見習いのキュイが、静かに扉を開く。フードを被ったアルフレッドが立っていた。静かに室内へと促し、キュイは扉を閉めカギを掛ける。
「こんばんは、アルフレッドさま。ここへ来ることを誰かに見られたりはしていませんか?」
「こんばんは、占い師どの。心配には及ばない。念のため、皇宮の私室からドアの前まで転移してきた」
アルフレッドは被っていたフード付きマントを脱いだ。すると、頭の上に可愛いモフモフの耳が・・・。
「えっー!?」
(頭にケモ耳がついてるー!?えっ、殿下?こんな秘密があるなんて、私は全く知らなかったのだけど!?今まで隠していたってことよね?それって、かなりの重要機密なんじゃ・・・??)
レダは両手で口を押えた。驚きの余り、つい叫んでしまったからである。
「構わない。初めて見た者は驚くだろうからな。それに今夜は満月。おれを狼男だと勘違いしている馬鹿な部下たちが犯行をより確実にするため、媚薬を盛るなどという愚策を考えたのだろうが・・・。わざわざ教えてはやらないが、俺は銀狼ではなく、正しくは銀狐だというのに・・・」
「銀狐・・・、ぎんぎつね!?」
(え、待って!皇族に入っている魔族の血って、きつね?嘘っ!?本当に???)
レダは初めて聞いた話をどう受け取ったら良いのかが分からなかった。アルフレッドは、目の前で老齢の占い師が動揺している様子を目の当たりにして違和感を持つ。
「占い師どのは、この話を知らなかったのか?」
「ええ、初めて聞きました」
「そうか、父上からヤドリギ横丁の占い師レダ殿は皇家の秘密を知っているから大丈夫だと聞き、ここへ相談に来たのだが・・・」
レダの背中に冷たい汗が流れた。アルフレッドのいう占い師レダ(師匠)は、今ここには居ない。いろいろと勘繰られないよう言葉に気を付けながら、レダは事情を話し始めた。

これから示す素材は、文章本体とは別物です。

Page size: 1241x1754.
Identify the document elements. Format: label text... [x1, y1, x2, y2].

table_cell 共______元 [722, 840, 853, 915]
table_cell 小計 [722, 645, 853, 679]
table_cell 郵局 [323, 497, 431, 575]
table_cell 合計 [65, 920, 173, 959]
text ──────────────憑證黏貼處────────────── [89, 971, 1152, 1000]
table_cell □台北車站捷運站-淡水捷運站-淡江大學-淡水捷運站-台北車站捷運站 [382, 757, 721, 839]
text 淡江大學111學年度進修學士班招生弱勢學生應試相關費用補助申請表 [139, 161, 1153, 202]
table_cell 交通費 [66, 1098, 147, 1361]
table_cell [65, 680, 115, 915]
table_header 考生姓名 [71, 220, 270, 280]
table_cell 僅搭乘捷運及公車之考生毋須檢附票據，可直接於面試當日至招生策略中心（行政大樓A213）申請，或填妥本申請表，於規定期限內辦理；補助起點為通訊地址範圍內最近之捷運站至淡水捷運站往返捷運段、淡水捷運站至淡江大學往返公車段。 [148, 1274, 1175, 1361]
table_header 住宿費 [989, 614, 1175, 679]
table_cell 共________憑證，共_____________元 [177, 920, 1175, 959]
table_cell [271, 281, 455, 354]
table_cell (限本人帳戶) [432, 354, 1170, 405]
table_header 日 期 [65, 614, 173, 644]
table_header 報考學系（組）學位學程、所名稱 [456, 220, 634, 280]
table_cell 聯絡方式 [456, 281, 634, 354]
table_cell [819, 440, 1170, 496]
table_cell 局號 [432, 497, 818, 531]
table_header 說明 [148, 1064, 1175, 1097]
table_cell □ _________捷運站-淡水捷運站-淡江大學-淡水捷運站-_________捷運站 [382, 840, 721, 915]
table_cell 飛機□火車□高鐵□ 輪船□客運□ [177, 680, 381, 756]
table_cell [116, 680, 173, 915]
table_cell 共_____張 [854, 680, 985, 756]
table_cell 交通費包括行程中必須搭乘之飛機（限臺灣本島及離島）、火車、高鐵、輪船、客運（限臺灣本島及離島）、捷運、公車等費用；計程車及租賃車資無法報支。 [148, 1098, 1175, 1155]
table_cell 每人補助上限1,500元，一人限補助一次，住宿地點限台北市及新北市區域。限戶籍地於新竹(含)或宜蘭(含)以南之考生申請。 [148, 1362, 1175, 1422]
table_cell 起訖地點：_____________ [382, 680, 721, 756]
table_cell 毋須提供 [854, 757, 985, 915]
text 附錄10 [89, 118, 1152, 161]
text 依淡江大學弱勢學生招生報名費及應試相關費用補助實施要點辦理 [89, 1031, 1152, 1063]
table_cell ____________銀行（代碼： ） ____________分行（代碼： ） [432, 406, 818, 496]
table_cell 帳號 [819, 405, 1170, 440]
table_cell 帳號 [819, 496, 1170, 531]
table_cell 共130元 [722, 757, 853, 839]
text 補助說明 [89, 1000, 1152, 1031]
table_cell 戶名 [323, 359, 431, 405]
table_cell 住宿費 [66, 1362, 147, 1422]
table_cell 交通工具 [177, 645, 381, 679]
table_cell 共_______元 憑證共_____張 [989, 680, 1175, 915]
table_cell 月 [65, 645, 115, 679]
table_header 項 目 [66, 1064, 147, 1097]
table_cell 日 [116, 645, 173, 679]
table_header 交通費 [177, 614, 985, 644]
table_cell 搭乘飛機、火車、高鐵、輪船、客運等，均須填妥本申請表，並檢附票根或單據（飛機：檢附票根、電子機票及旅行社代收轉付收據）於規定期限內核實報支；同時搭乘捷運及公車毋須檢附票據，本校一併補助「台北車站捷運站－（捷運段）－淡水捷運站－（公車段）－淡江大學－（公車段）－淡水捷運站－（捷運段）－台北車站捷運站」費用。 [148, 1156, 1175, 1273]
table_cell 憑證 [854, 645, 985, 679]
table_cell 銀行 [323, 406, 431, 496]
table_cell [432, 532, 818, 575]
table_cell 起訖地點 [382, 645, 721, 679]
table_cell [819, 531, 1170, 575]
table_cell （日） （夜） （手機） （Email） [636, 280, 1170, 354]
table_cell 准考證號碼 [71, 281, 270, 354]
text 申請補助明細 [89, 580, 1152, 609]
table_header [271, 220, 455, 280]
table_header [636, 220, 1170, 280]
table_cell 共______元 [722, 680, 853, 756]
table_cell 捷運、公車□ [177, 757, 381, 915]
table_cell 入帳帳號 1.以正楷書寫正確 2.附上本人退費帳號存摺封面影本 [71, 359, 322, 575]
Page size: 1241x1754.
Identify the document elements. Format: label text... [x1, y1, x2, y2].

「アルフレッドさま、その占い師は先代かも知れません。私が弟子に入って直ぐに師匠は亡くなったのです。そのため、私は皇家の秘密を存じませんでした。また、今知った秘密は決して口外しないとお約束します。どうぞご安心くださいませ」
(レダのことを聞かれたら、死んだことにしたらいいって、キュイが言ったのよね。こんな言い訳が、この人に通用するのかは怪しいけど・・・)
レダの話を聞き終えたアルフレッドは、眉間に皺を寄せて怪訝な表情を見せる。
「と言うことは、あなたは父上の言うレダどのではないということか。いま何歳だ?」
「いえ、この身なりで判断していただけるかと思いますが、それなりに高齢です」
「いや、おれの父上より若いのだろう。答えろ!」
アルフレッドは一歩前に踏み出した。レダは思わず後退りしてしまう。チラリとキュイに助けを求めたが、視線を逸らされる。
(もう!キュイの役立たず!!安易に死んだなんて言い訳をしたから、殿下が変なところを追求してくるじゃない。こういう時くらい助けてよ!)
レダの願いも空しく、アルフレッドは一歩ずつレダへ近寄っていく。もう、壁に貼り付けられるのも時間の問題だ。
ドンっ!
(うわっ、人生初の壁ドンが、まさか占い館で身代わり占い師をしている時だなんて・・・)
壁に押し付けた後、アルフレッドはレダが目深に被っているローブのフードを手でしっかりと掴むと、一気に後ろへ引き下げた。
(あ、マズイ・・・)
レダとアルフレッドの視線がバチっと合った。互いに見詰め合ったままで、時が止まる。キュイは場の空気を読み、隣の部屋へそそくさと逃げ去った。
沈黙を破ったのは、アルフレッドだった。
「カレン・マーレ・シュライダー侯爵令嬢、何をしている?」
「お久しぶりですね、殿下」
眉間に皺を寄せるアルフレッドへ、カレンはにこやかに挨拶をする。
真っ黒なおんぼろローブを着た彼女が、キラキラと輝く金髪を靡かせコバルトブルーの瞳で柔らかく微笑んでいる姿は違和感満載だった。しかし、今はそれどころではない。
「お久しぶりですね、じゃないだろう?何故、君がこんなところで占い師をしているのかを聞いているんだ!!」
壁ドンの体勢のままで、カレンに詰め寄るアルフレッド。カレンは、“師匠!ごめんなさい!!”と心の中で謝り、アルフレッドに事情を話すことにした。